Ertesi gün AKP’ye yakın Yeni Şafak, konuyu birinci sayfadan, “ABD’den tuhaf açıklama geldi” diyerek ve “iddia” olarak duyurdu (6 Ekim 2023).
Oysa ABD açık açık Türk SİHA’sı düşürdüğünü resmi olarak ilan etmişti. Pentagon sözcüsü Tuğg. Pat Ryder, Türk İHA-SİHA’larının 5 Ekim Perşembe sabahı Suriye’nin Haseke kentine ABD birliklerinden yaklaşık 1 kilometre uzakta hava saldırıları düzenlediğini belirtiyor ve birkaç saat sonra, yerel saatle 11.40’ta, ABD birliklerine yarım kilometre yaklaşan bir SİHA’nın tehdit olarak değerlendirilerek F-16 uçakları tarafından düşürüldüğünü söylüyordu.
Açık ki bu ABD’nin Türkiye’yi doğrudan hedef alan sayısız düşmanlığından biriydi!
MÜZİK NOTASI 2.0
Ankara, konuyu uzun süre sessizlikle geçiştirmeye çalıştı. 24 saat olmuştu ama açıklama yoktu.
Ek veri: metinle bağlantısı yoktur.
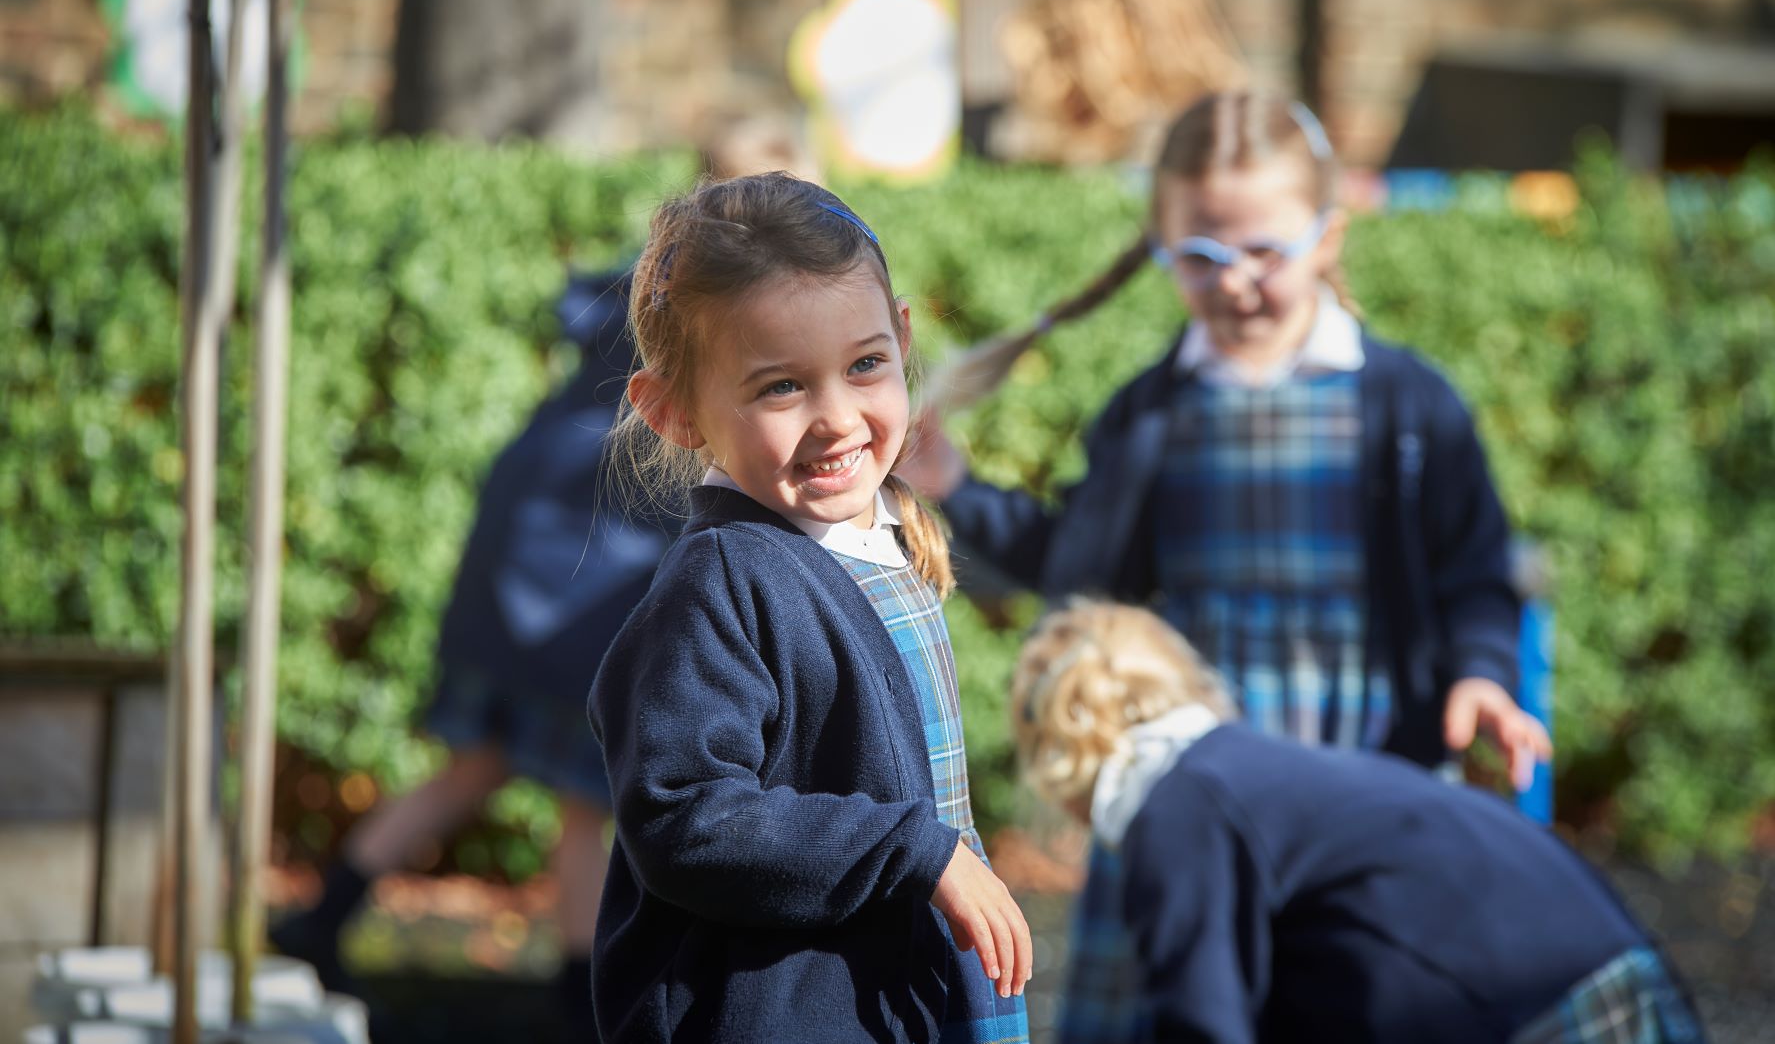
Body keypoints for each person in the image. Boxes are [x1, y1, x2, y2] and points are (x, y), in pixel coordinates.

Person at [902, 90, 1549, 783]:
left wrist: (1482, 673)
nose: (1233, 283)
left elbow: (1474, 568)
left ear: (1326, 238)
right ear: (1163, 247)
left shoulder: (1410, 406)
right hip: (1204, 784)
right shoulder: (1150, 415)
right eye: (1200, 257)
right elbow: (1079, 561)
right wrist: (954, 484)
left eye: (1263, 252)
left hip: (1379, 778)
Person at [588, 172, 1032, 1043]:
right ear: (673, 411)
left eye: (864, 365)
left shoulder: (878, 530)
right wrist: (916, 851)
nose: (836, 418)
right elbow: (683, 816)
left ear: (902, 338)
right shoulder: (720, 581)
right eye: (780, 387)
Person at [1012, 600, 1705, 1044]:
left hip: (1539, 1005)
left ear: (1055, 757)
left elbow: (1200, 1023)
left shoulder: (1179, 808)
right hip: (1601, 956)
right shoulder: (1247, 772)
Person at [272, 269, 674, 1027]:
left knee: (477, 768)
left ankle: (321, 920)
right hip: (574, 603)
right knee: (586, 806)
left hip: (510, 589)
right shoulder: (682, 339)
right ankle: (581, 1008)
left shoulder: (610, 327)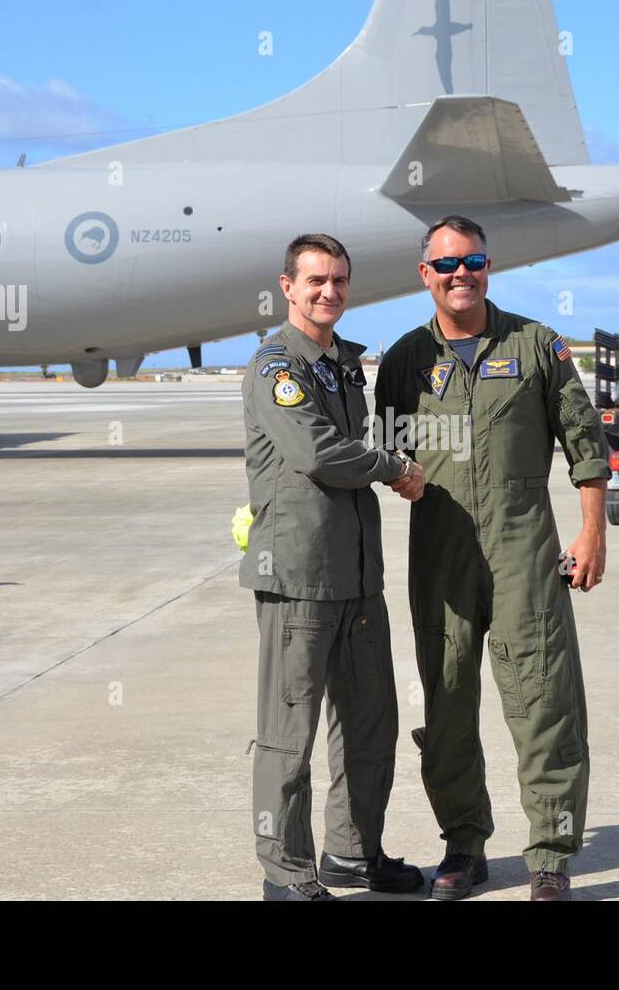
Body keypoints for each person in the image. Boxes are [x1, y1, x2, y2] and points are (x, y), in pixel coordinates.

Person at [374, 215, 611, 901]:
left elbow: (585, 442)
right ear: (426, 275)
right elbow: (387, 451)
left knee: (544, 704)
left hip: (524, 552)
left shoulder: (536, 346)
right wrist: (396, 474)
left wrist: (592, 532)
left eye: (472, 262)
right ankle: (463, 845)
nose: (460, 275)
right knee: (447, 704)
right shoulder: (402, 361)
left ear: (487, 268)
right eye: (445, 264)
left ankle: (550, 857)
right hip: (440, 555)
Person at [240, 233, 426, 901]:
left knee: (370, 726)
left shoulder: (344, 365)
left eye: (340, 280)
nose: (330, 291)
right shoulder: (275, 368)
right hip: (297, 577)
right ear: (288, 286)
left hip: (357, 578)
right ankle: (286, 875)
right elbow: (319, 452)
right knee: (288, 737)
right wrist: (395, 467)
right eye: (316, 280)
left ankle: (352, 853)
Anlaşılan o ki konuya hiç değinmeyeceklerdi ama kamuoyu baskısını gidermek için Dışişleri Bakanlığı 6 Ekim 2023 günü ancak öğleden sonra bir açıklama yapabildi. O da ABD’nin adını anmadan: “Operasyon esnasında üçüncü taraflarla işletilen çatışmasızlık mekanizmasındaki farklı teknik değerlendirmeler nedeniyle bir SİHA kaybedilmiştir.”
Oysa kamuoyu şu soruların yanıtını istiyordu: ABD, Türk SİHA’sını düşürmeden önce uyarmış mıydı? Türk SİHA’sını düşüren ABD F-16’ları İncirlik’ten mi havalanmıştı? Açıklamada yanıtı yoktu, belli ki AKP bu konuyu “müzik notası 2.0” yapma yanlısıydı.
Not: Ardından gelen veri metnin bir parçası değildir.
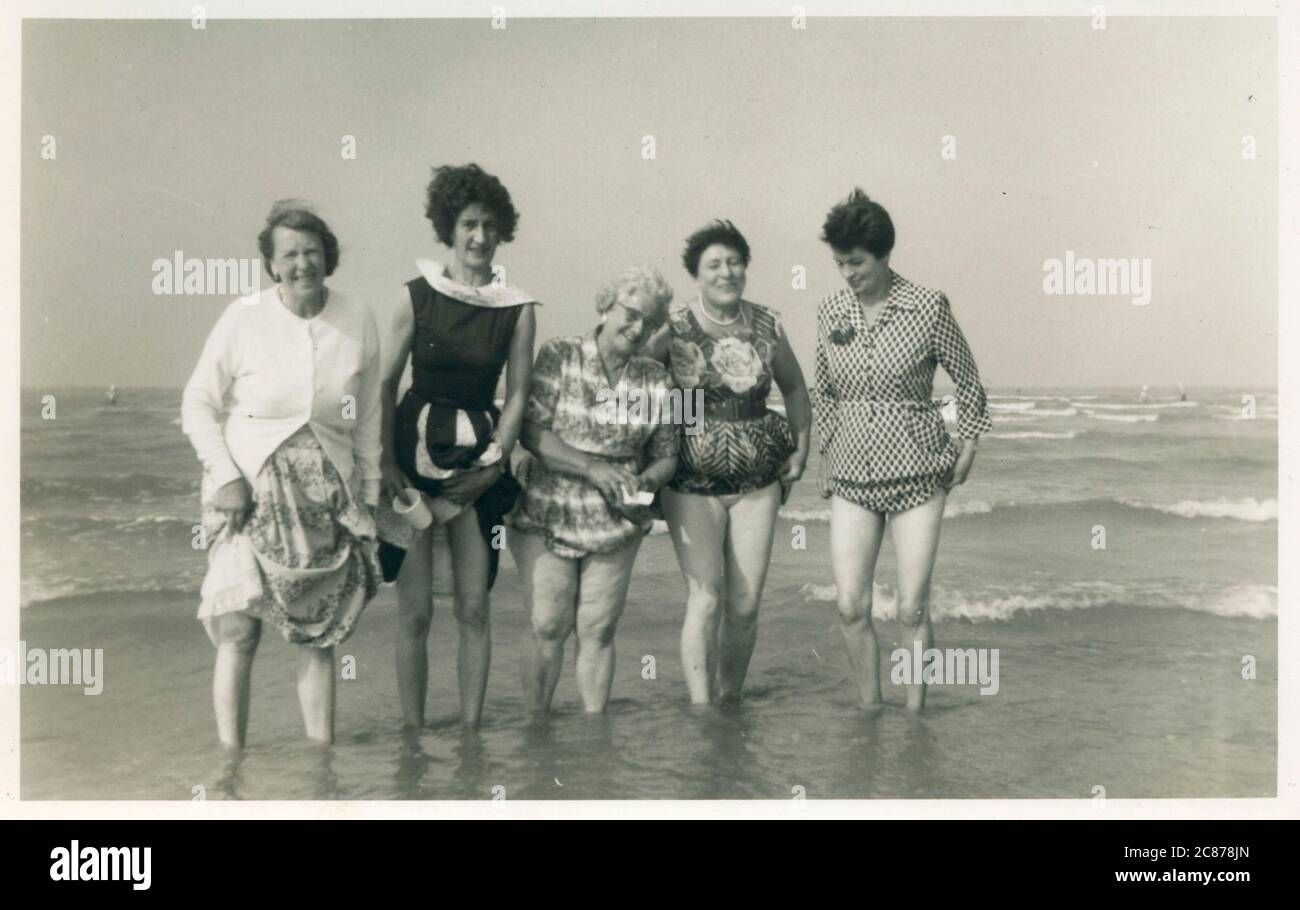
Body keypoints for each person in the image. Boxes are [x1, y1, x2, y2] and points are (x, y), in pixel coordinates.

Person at [181, 200, 383, 748]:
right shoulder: (243, 315)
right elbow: (197, 401)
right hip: (246, 495)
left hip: (325, 498)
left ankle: (323, 765)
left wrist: (367, 494)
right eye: (289, 253)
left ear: (328, 256)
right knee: (239, 629)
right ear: (271, 264)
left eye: (312, 251)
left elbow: (366, 419)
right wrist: (224, 476)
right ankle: (232, 762)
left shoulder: (356, 316)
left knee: (318, 636)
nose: (302, 263)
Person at [812, 189, 992, 711]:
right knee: (850, 606)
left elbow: (968, 379)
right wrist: (825, 452)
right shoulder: (828, 311)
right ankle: (870, 710)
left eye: (857, 262)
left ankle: (915, 716)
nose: (848, 273)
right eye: (839, 262)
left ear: (884, 254)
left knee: (911, 608)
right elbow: (823, 389)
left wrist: (969, 439)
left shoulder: (928, 306)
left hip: (917, 472)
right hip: (850, 473)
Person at [378, 163, 537, 729]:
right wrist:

KARADA, DENİZDE, HAVADA DÜŞMAN
Bu, ABD’nin Türkiye’ye kaçıncı açık düşmanlığı ve kaçıncı doğrudan askeri saldırısıydı. Üstelik kara ve denizden sonra, bu saldırısıyla artık havada da Türkiye’yi hedef alıyordu!
Örneğin 2 Ekim 1992’de deniz tatbikatı sırasında ABD USS Saratoga uçak gemisi, attığı füzelerle TCG Muavenet muhribimizi vurmuş, 5 denizcimiz şehit olmuştu. ABD uçak gemisinden, 10’ar saniye aralıklarla 2 adet güdümlü RIM-7 Sea Sparrow füzesi ateşlenmişti. Bu tür füzelerin atış öncesi birçok prosedüre sahip olması ve çalışma sistemi, olayın kaza olmadığını ortaya koyuyordu.
Örneğin 4 Temmuz 2003’te ABD Irak’ın kuzeyindeki Süleymaniye’de bir binbaşı komutasındaki 11 askerimizin bulunduğu karargâhı basmış, askerlerimizi başlarına çuval geçirerek tutuklamıştı. ABD’nin bu alçakça saldırısına Talabani’nin peşmergeleri de eşlik etmiş, askerlerimiz 60 saat boyunca ABD askeri karargâhında sorgulanmıştı.
ÜZERİNİ ÖRTMEK AĞIR SUÇ OLUR!
ABD’nin Türkiye’yi hedef alan operasyonlarının listesine bu köşe yetmez: Johnson Mektubu, Kıbrıs Barış Harekâtı nedeniyle uyguladığı askeri ambargo, CIA operasyonları, 12 Mart’taki rolleri, Gladyo ile iç savaş tezgâhları, 12 Eylül’deki rolleri, ekonomik çökertme operasyonları, 15 Temmuz’daki rolleri, FETÖ’ye ev sahiplikleri ve sponsorlukları, PKK terör örgütüne siyasi, askeri ve ekonomik destekleri...
Özetle iktidar da muhalefet de kendini kandırmasın, “üçüncü taraf” diyerek de isimsiz bırakmasın. Bugünün en büyük siyasi gerçeği, ABD’nin Türkiye’yi düşman gördüğüdür.
Yapılacaklar belli: İncirlik derhal uçuşlara kapatılmalı, üs boşaltılmalı; Ankara Şam ile normalleşerek ABD’nin Fırat’ın doğusunu terk etmesinin yolunu açmalı.
Uyaralım: ABD’nin bu düşmanlığının üzerini örterek günü kurtarmaya çalışması, iktidarın siyasi suçlarının en ağırı olur!